Some of the jet-set was flown in by Vancouver’s own Frank Guistra. Julia Ormond, an actress and campaigner against human trafficking, arrived with him at a party at Stewart and Shannon Belkin’s Southlands estate Sunday night. Emmy­winning musician Peter Buf­fett, Rev. Mpho Tutu (Nobel laureate Desmond Tutu ‘s daughter), eBay founder Pierre Omidyar and Oprah-approved philosopher Eckhart Tolle were also there. So were singer Sarah McLachlan and former Canuck Trevor Linden.

Also on the guest list were Sir Bob Geldof of Live Aid! fame, supermodel Christie Brinkley, comedian Steve Martin and writer Doug Coupland.

Certainly, the Dalai Lama isn’t as big a drawing card as Pope John Paul II, who filled BC Place 25 years ago. But it’s also fair to say that a pope’s visit rarely inspires parties or draws from among the ranks of those who are loathe to even describe themselves as religious – spiritual, maybe, but not religious.

Ironically, for a man believed to be the Bodhisattva of Compassion, a reincarnation of an enlightened being, it’s the Dalai Lama’s humanness that’s most compelling.

There is a guilelessness, humbleness and ordinariness that’s both appealing and disconcerting.

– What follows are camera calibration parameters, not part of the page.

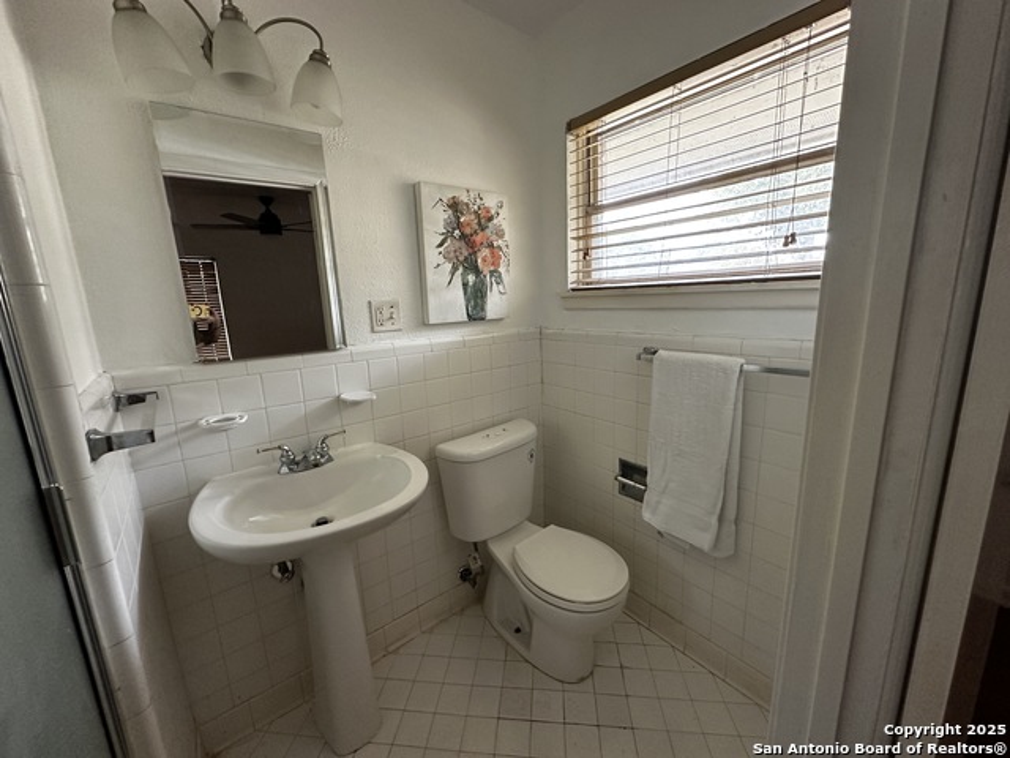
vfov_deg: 85.7
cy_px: 379
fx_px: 408
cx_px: 505
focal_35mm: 14
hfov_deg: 102.1
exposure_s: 1/78
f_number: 2.2
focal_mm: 2.22
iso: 320
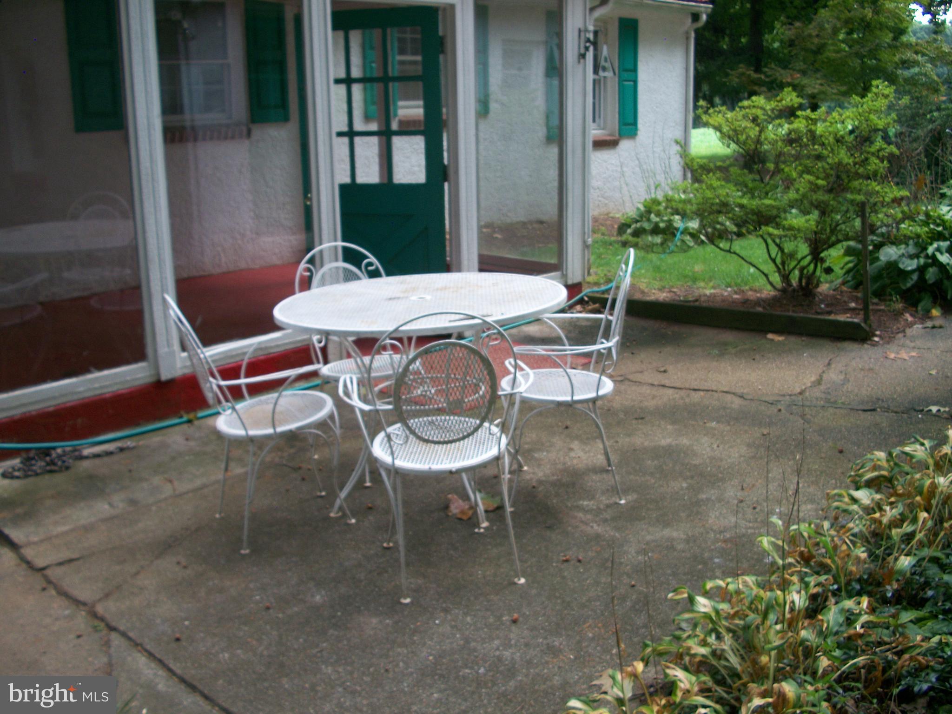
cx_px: 476
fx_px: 963
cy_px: 357
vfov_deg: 40.7
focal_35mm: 35
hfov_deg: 52.6
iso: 80
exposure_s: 1/125
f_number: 3.1
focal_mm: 6.3
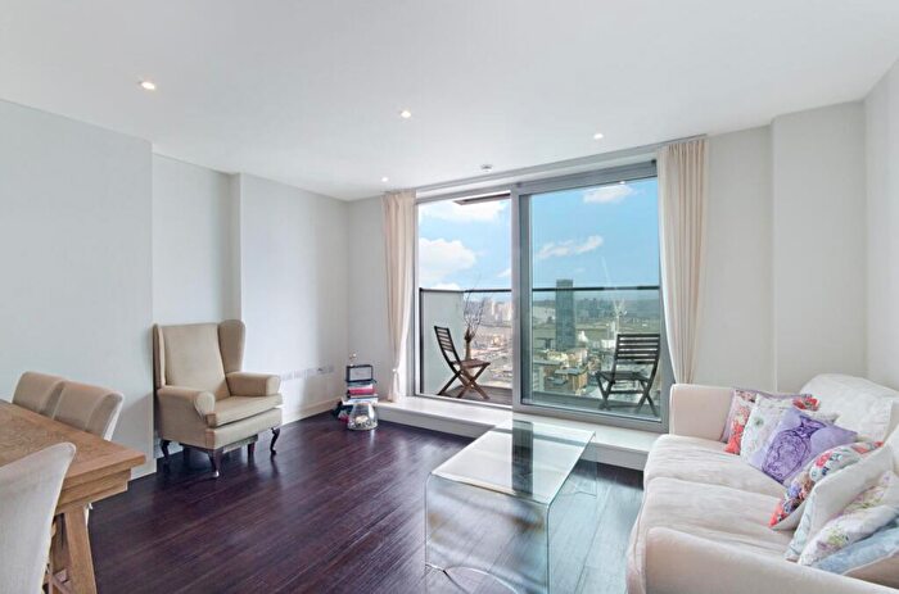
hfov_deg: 100.5
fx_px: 374
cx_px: 450
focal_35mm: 15
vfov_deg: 77.0
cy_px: 297
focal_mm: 10
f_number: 16
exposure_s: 1/10
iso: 500
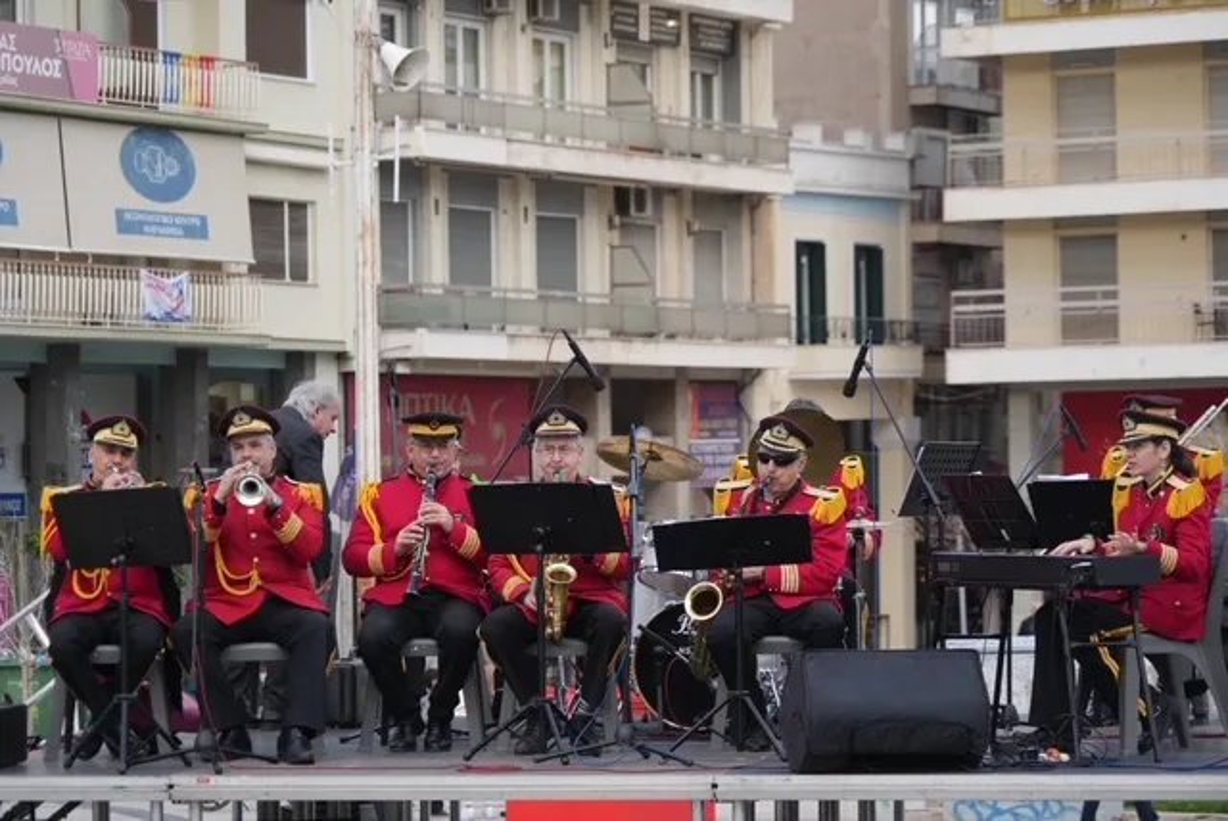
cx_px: 614
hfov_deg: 16.0
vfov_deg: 10.7
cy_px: 410
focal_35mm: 128
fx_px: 4370
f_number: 6.3
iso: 320
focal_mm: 128
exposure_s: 1/200
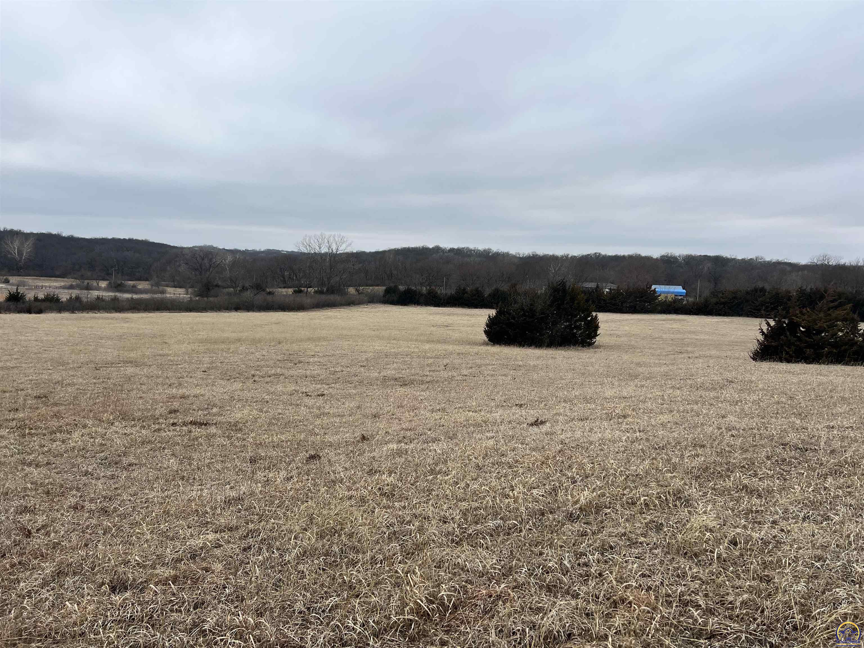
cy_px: 324
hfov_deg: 67.3
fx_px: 649
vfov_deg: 53.1
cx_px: 432
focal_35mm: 26
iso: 50
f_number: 1.5
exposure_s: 1/853
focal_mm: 5.7
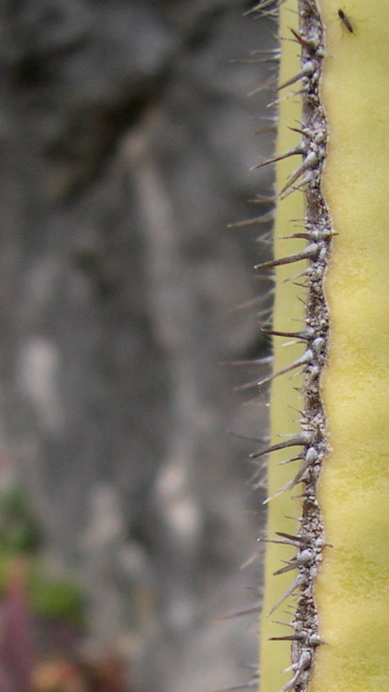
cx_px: 309
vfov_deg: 21.8
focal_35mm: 95
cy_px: 663
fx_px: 1742
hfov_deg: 12.7
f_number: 2.8
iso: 100
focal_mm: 8
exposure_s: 1/136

From popes to evangelists to rock stars to prime ministers and premiers, their entourages are so large that we rarely get close enough for even a glimpse of these public figures.

Although he’s spent his life in exile, the Dalai Lama has few guards and no bullet-proof glass surrounds.

Many people bow to him, but almost as many others feel comfortable joking with him. As he munched a chocolate chip cookie to the clicking of cameras in the media zone Sunday afternoon, one woman told him if he wanted to stay in Canada, she had a pull-out couch he could sleep on. He laughed.


A few minutes later, after a few sips of tea and the cookie eaten, the Dalai Lama pulled out his toothbrush and headed for the men’s room.

Distance and those physical barriers – albeit it often neces­sary for their very safety and survival – doesn’t just separate us from them, it separates them from us.

As Nobel laureate Jody Williams asked rhetorically on Sunday, “How often do people in power sit alone in a room and make decisions without any thought to the impact of those decisions on millions of others?”

Forcing the “men in suits” to listen to peoples’ stories of how landmines had affected their lives, their children and fami­lies is what resulted in a new landmines treaty.

The Dalai Lama makes no claim to infallibility or even having all the answers.

But there’s another reason he attracts a following. There’s no fire and brimstone. No list of sins. No need for confession. No dire consequences. No need to show up on specific days, at specific times or places.

His philosophy of kindness and compassion, on the surface, seems tailor-made for a busy and a self-absorbed schedule in a liberal society that values rights more than responsibili­ties and individualism more than communitarianism.

But people attending the panel discussions or watching on­line are learning that it’s far from simple. Compassion isn’t pity, doing something to make yourself feel better or an attachment to others, a nation or a culture.

Compassion is unlimited and unbiased; rational not emotional; active not passive.

It requires training, cultivation and thought.

In other words, it’s hard work.

So is the Dalai Lama a pop icon of Warholesque proportions? A glitterati guru?

Or with his simple message and accessibility that harks back to the great prophets Mohammed, Jesus and Buddha, is he leading people to goodness?

Who knows? And honestly, who cares if, even for a few minutes, hours or days, a few people are inspired to at least search for peace?